[Items from a data source]
++++++++++++++++++++
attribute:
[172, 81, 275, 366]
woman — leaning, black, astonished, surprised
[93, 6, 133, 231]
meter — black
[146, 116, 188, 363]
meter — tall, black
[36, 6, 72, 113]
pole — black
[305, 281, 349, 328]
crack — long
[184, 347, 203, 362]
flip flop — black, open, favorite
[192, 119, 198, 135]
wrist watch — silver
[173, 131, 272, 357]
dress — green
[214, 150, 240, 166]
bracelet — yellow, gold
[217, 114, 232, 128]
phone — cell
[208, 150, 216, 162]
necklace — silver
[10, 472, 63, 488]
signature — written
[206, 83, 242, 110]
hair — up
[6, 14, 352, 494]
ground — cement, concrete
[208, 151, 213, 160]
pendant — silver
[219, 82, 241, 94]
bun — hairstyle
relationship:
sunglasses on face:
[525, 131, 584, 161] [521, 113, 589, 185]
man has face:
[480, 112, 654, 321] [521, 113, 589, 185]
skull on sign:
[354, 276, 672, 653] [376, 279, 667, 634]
++++++++++++++++++++
- _INSTRUCTION_: Please copy the data above verbatim, starting at the line that contains "[208, 151, 213, 160]" and ending with the final line of the data.

- _RESPONSE TO THIS EXERCISE_:
[208, 151, 213, 160]
pendant — silver
[219, 82, 241, 94]
bun — hairstyle
relationship:
sunglasses on face:
[525, 131, 584, 161] [521, 113, 589, 185]
man has face:
[480, 112, 654, 321] [521, 113, 589, 185]
skull on sign:
[354, 276, 672, 653] [376, 279, 667, 634]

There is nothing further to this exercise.